As Obama’s presidency wrapped up in 2016, Biden agonized over whether to run to succeed him, but he ultimately opted against it as he continued to grieve after another personal tragedy: His elder son, Beau, had been diagnosed with brain cancer and died in 2015 at age 46.

Trump then shocked the political world by defeating Hillary Clinton for the presidency, sending the Democrats into a brooding exile and dramatically raising the stakes for the 2020 campaign. Biden later said he was inspired to join that race after watching Trump decline to unequivocally condemn a white supremacist rally in Charlottesville, in 2017.

Biden stood out in the crowded 2020 Democratic primary as an older, moderate Democrat who spoke fondly of bipartisanship. His campaign initially struggled to match his more charismatic rivals, but Democratic voters ultimately accepted Biden’s argument that he was most likely to defeat Trump – which he did, recapturing the three crucial states of Michigan, Pennsylvania and Wisconsin and adding Georgia and Arizona.

But Trump refused to admit he had lost, even as Biden took office in 2021 pledging to heal the “soul of the nation.” A country already in the throes of the coronavirus pandemic was further jarred by Trump’s efforts to overturn the results, culminating in the Jan. 6, 2021, attack on the Capitol.

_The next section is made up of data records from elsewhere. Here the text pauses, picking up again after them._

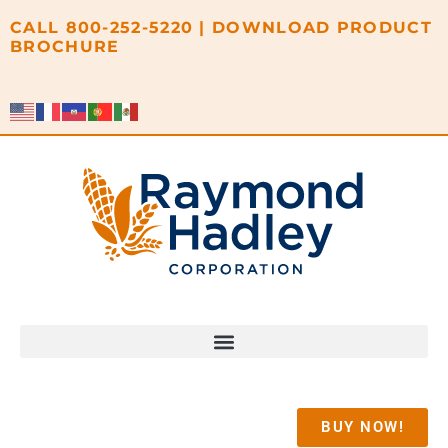
content
CALL
800-252-5220
|
DOWNLOAD PRODUCT
BROCHURE
BUY NOW!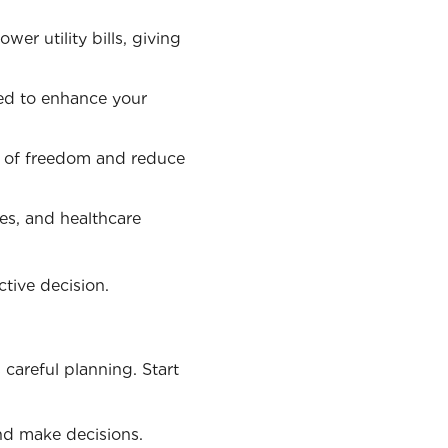
wer utility bills, giving
sed to enhance your
se of freedom and reduce
es, and healthcare
tive decision.
 careful planning. Start
nd make decisions.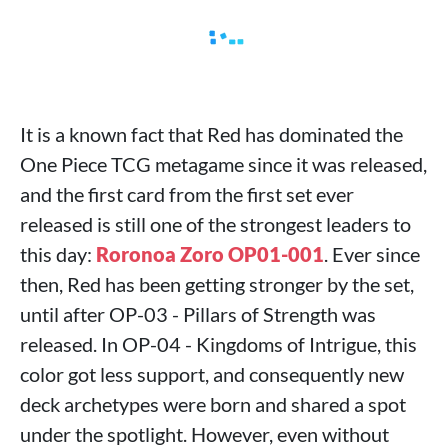
It is a known fact that Red has dominated the
One Piece TCG metagame since it was released,
and the first card from the first set ever
released is still one of the strongest leaders to
this day:
Roronoa Zoro OP01-001
. Ever since
then, Red has been getting stronger by the set,
until after OP-03 - Pillars of Strength was
released. In OP-04 - Kingdoms of Intrigue, this
color got less support, and consequently new
deck archetypes were born and shared a spot
under the spotlight. However, even without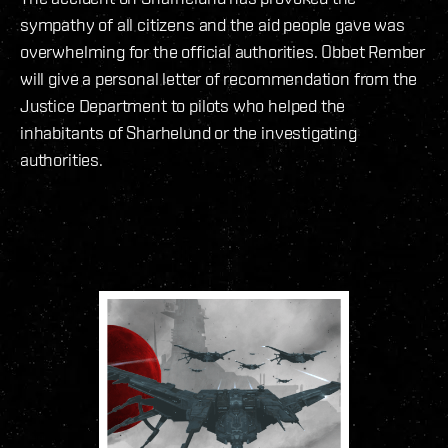
sympathy of all citizens and the aid people gave was
overwhelming for the official authorities. Obbet Rember
will give a personal letter of recommendation from the
Justice Department to pilots who helped the
inhabitants of Sharhelund or the investigating
authorities.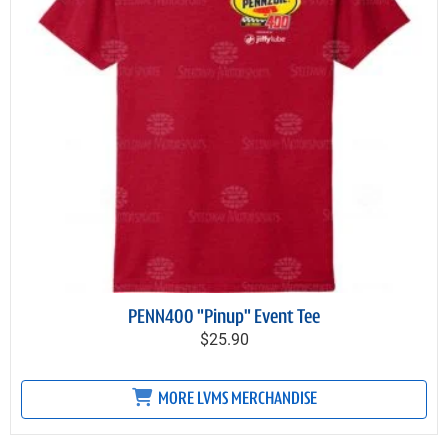
PENN400 "Pinup" Event Tee
$25.90
MORE LVMS MERCHANDISE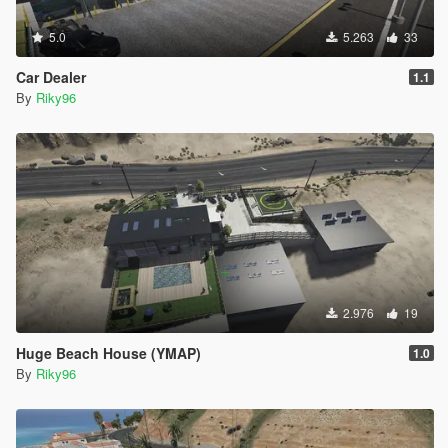
5.0
5.263
33
Car Dealer
1.1
By
Riky96
2.976
19
Huge Beach House (YMAP)
1.0
By
Riky96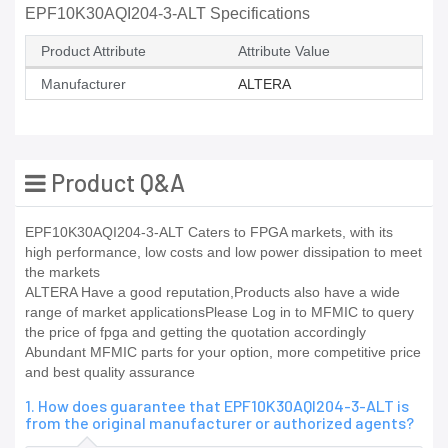
EPF10K30AQI204-3-ALT Specifications
Product Attribute
Attribute Value
Manufacturer
ALTERA
Product Q&A
EPF10K30AQI204-3-ALT Caters to FPGA markets, with its
high performance, low costs and low power dissipation to meet
the markets
ALTERA Have a good reputation,Products also have a wide
range of market applicationsPlease Log in to MFMIC to query
the price of fpga and getting the quotation accordingly
Abundant MFMIC parts for your option, more competitive price
and best quality assurance
1. How does guarantee that EPF10K30AQI204-3-ALT is
from the original manufacturer or authorized agents?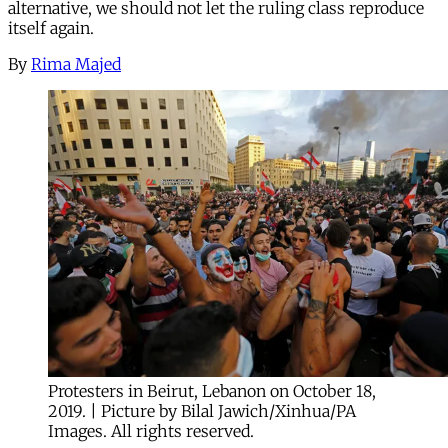
alternative, we should not let the ruling class reproduce
itself again.
By
Rima Majed
Protesters in Beirut, Lebanon on October 18,
2019. | Picture by Bilal Jawich/Xinhua/PA
Images. All rights reserved.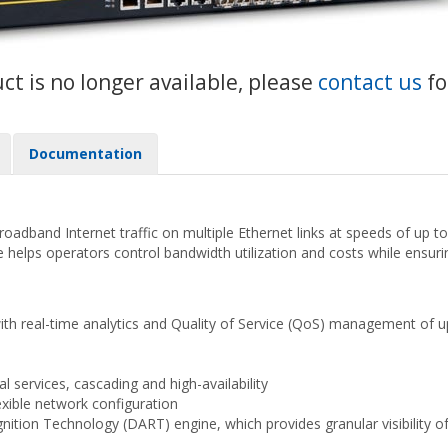
uct is no longer available, please
contact us
fo
Documentation
dband Internet traffic on multiple Ethernet links at speeds of up to 
ce helps operators control bandwidth utilization and costs while ensuri
with real-time analytics and Quality of Service (QoS) management of up
al services, cascading and high-availability
exible network configuration
ion Technology (DART) engine, which provides granular visibility of su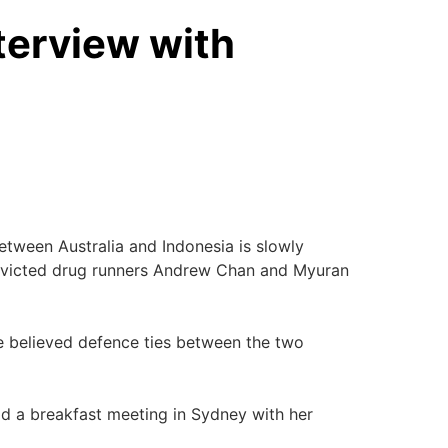
terview with
etween Australia and Indonesia is slowly
 convicted drug runners Andrew Chan and Myuran
e believed defence ties between the two
ld a breakfast meeting in Sydney with her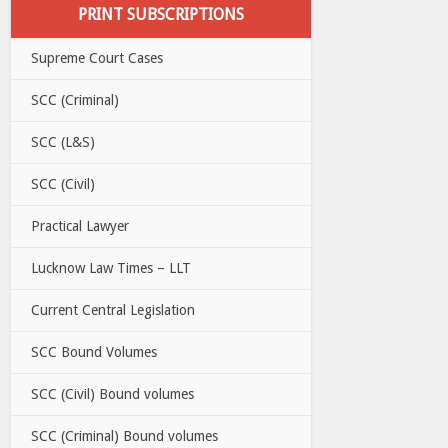
PRINT SUBSCRIPTIONS
Supreme Court Cases
SCC (Criminal)
SCC (L&S)
SCC (Civil)
Practical Lawyer
Lucknow Law Times – LLT
Current Central Legislation
SCC Bound Volumes
SCC (Civil) Bound volumes
SCC (Criminal) Bound volumes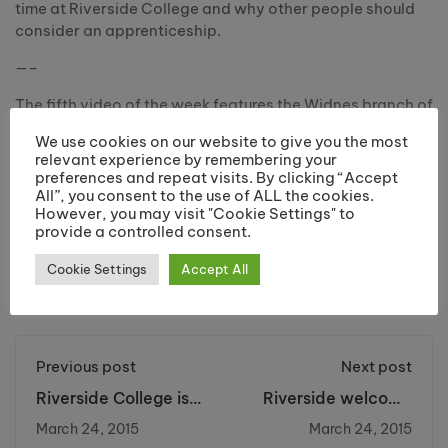
time at Riverside College and why other people should
consider an apprenticeship.
—–
The fifth video of the week features the Widnes branch of
Norcott Technologies, who employ 6 apprentices in
We use cookies on our website to give you the most
different departments.
relevant experience by remembering your
preferences and repeat visits. By clicking “Accept
#NAW2015 #GetInGoFar #100ReasonsWhy
All”, you consent to the use of ALL the cookies.
However, you may visit "Cookie Settings" to
provide a controlled consent.
Cookie Settings
Accept All
Share:
Previous post
Next post
Riverside College is
Riverside welcome
the Nation’s No.1 for
Mrs Susan Sellers,
March 24, 2015
March 24, 2015
the third year!
High Sheriff of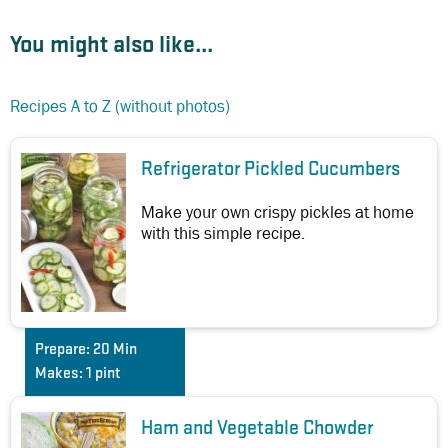
You might also like...
Recipes A to Z (without photos)
Refrigerator Pickled Cucumbers
Make your own crispy pickles at home
with this simple recipe.
Prepare:
20 Min
Makes:
1 pint
Ham and Vegetable Chowder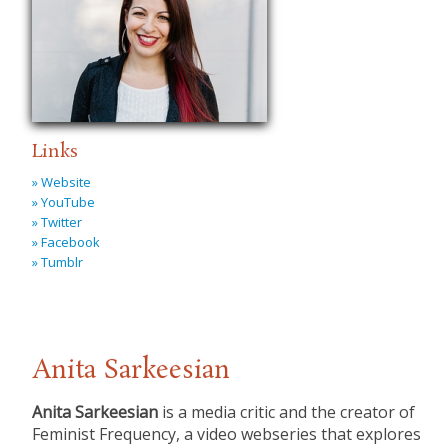
Links
» Website
» YouTube
» Twitter
» Facebook
» Tumblr
Anita Sarkeesian
Anita Sarkeesian
is a media critic and the creator of
Feminist Frequency, a video webseries that explores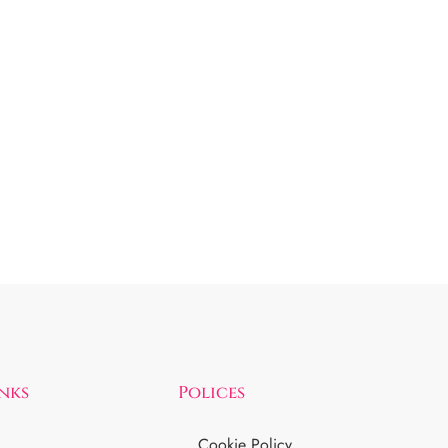
inks
Polices
Cookie Policy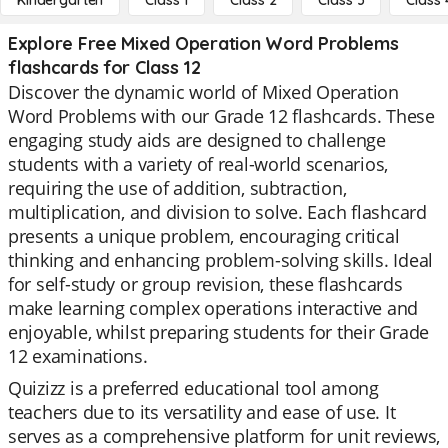
Kindergarten
Class 1
Class 2
Class 3
Class 
Explore Free Mixed Operation Word Problems
flashcards for Class 12
Discover the dynamic world of Mixed Operation
Word Problems with our Grade 12 flashcards. These
engaging study aids are designed to challenge
students with a variety of real-world scenarios,
requiring the use of addition, subtraction,
multiplication, and division to solve. Each flashcard
presents a unique problem, encouraging critical
thinking and enhancing problem-solving skills. Ideal
for self-study or group revision, these flashcards
make learning complex operations interactive and
enjoyable, whilst preparing students for their Grade
12 examinations.
Quizizz is a preferred educational tool among
teachers due to its versatility and ease of use. It
serves as a comprehensive platform for unit reviews,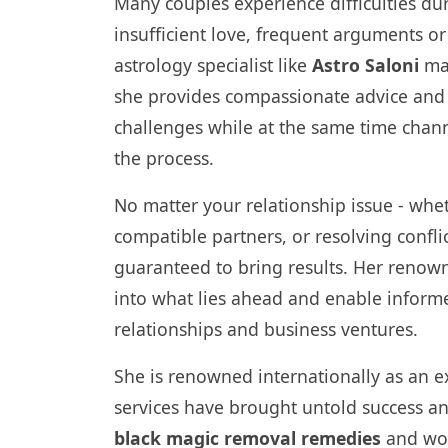
Many couples experience difficulties dur
insufficient love, frequent arguments or
astrology specialist like
Astro Saloni
may
she provides compassionate advice and
challenges while at the same time chan
the process.
No matter your relationship issue - whe
compatible partners, or resolving conflic
guaranteed to bring results. Her renow
into what lies ahead and enable informed
relationships and business ventures.
She is renowned internationally as an e
services have brought untold success an
black magic removal remedies
and won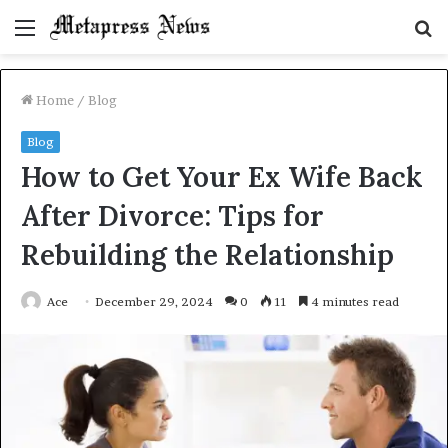
Menu
S
fo
Home
/
Blog
Blog
How to Get Your Ex Wife Back
After Divorce: Tips for
Rebuilding the Relationship
Ace
December 29, 2024
0
11
4 minutes read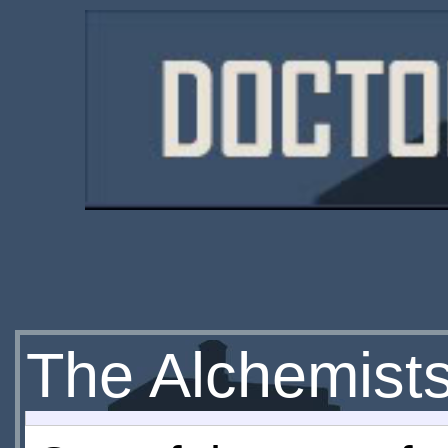
The Alchemist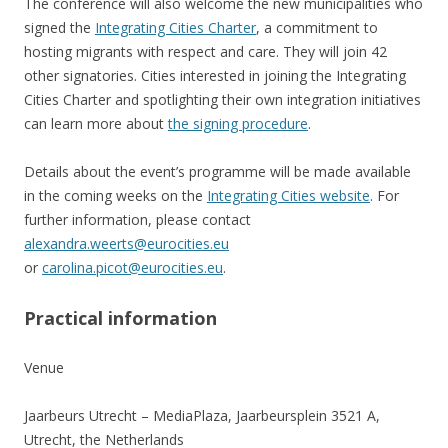
The conference will also welcome the new municipalities who
signed the
Integrating Cities Charter
, a commitment to
hosting migrants with respect and care. They will join 42
other signatories. Cities interested in joining the Integrating
Cities Charter and spotlighting their own integration initiatives
can learn more about
the signing procedure
.
Details about the event’s programme will be made available
in the coming weeks on the
Integrating Cities website
. For
further information, please contact
alexandra.weerts@eurocities.eu
or
carolina.picot@eurocities.eu
.
Practical information
Venue
Jaarbeurs Utrecht – MediaPlaza, Jaarbeursplein 3521 A,
Utrecht, the Netherlands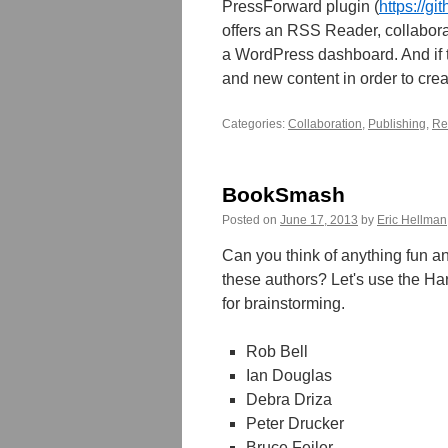
PressForward plugin (
https://g
offers an RSS Reader, collaborati
a WordPress dashboard. And if 
and new content in order to crea
Categories:
Collaboration
,
Publishing
,
Re
BookSmash
Posted on
June 17, 2013
by
Eric Hellman
Can you think of anything fun an
these authors? Let's use the Ha
for brainstorming.
Rob Bell
Ian Douglas
Debra Driza
Peter Drucker
Bruce Feiler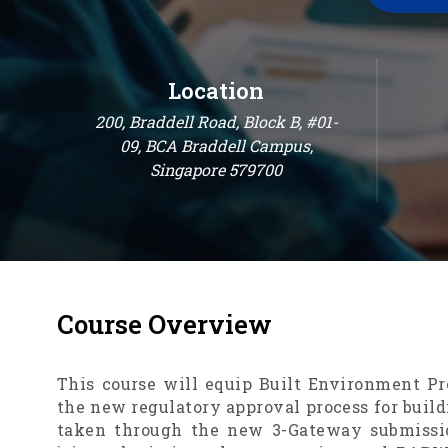
Location
200, Braddell Road, Block B, #01-
09, BCA Braddell Campus,
Singapore 579700
Course
Overview
This course will equip Built Environment Pr
the new regulatory approval process for build
taken through the new 3-Gateway submissio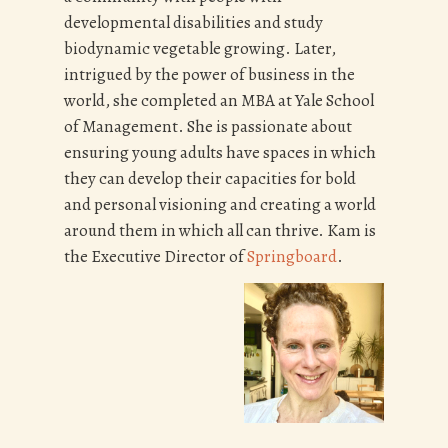
developmental disabilities and study
biodynamic vegetable growing. Later,
intrigued by the power of business in the
world, she completed an MBA at Yale School
of Management. She is passionate about
ensuring young adults have spaces in which
they can develop their capacities for bold
and personal visioning and creating a world
around them in which all can thrive. Kam is
the Executive Director of
Springboard
.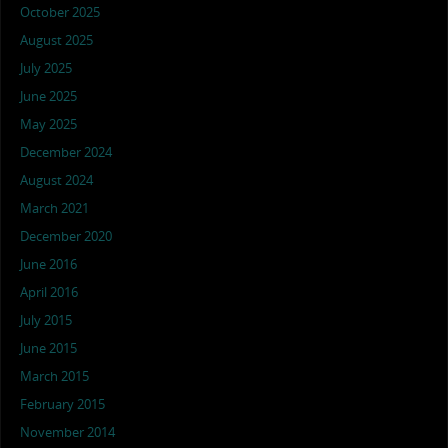
October 2025
August 2025
July 2025
June 2025
May 2025
December 2024
August 2024
March 2021
December 2020
June 2016
April 2016
July 2015
June 2015
March 2015
February 2015
November 2014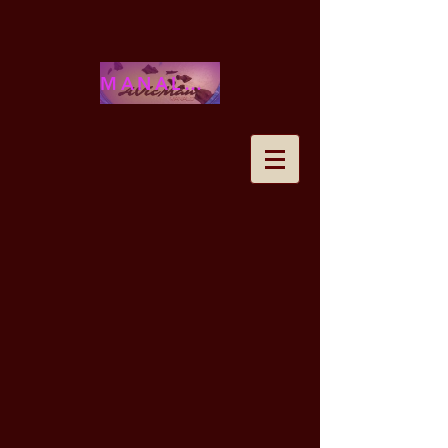
MANALOHAWAII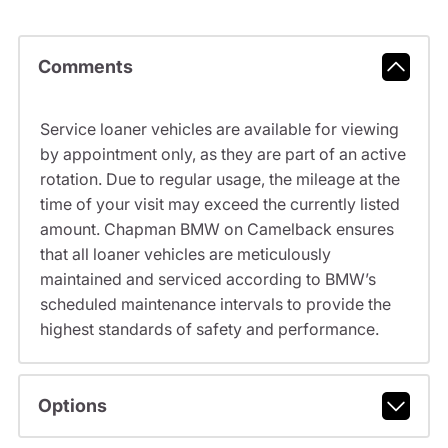
Comments
Service loaner vehicles are available for viewing
by appointment only, as they are part of an active
rotation. Due to regular usage, the mileage at the
time of your visit may exceed the currently listed
amount. Chapman BMW on Camelback ensures
that all loaner vehicles are meticulously
maintained and serviced according to BMW’s
scheduled maintenance intervals to provide the
highest standards of safety and performance.
Options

Running for a second term, Biden pitched himself as uniquely equipped to defeat Trump after doing so in 2020, facing minimal opposition in the Democratic primaries even as voter concerns lingered about his age. His campaign focused heavily on abortion rights, promising to restore the federal right to an abortion after the Supreme Court overturned Roe v. Wade in 2022.

While some Democrats were initially concerned that Biden’s reelection campaign was off to a slow start, he earned broad acclaim inside the party for his State of the Union address in February. During the speech, Biden aggressively pitched his record, drew sharp contrasts with Trump and pushed back after some GOP lawmakers interrupted him.

It was the kind of vigorous performance that Democrats had hoped to see months later in his first debate against Trump. Instead, the standoff in Atlanta marked the beginning of the end for Biden’s reelection campaign.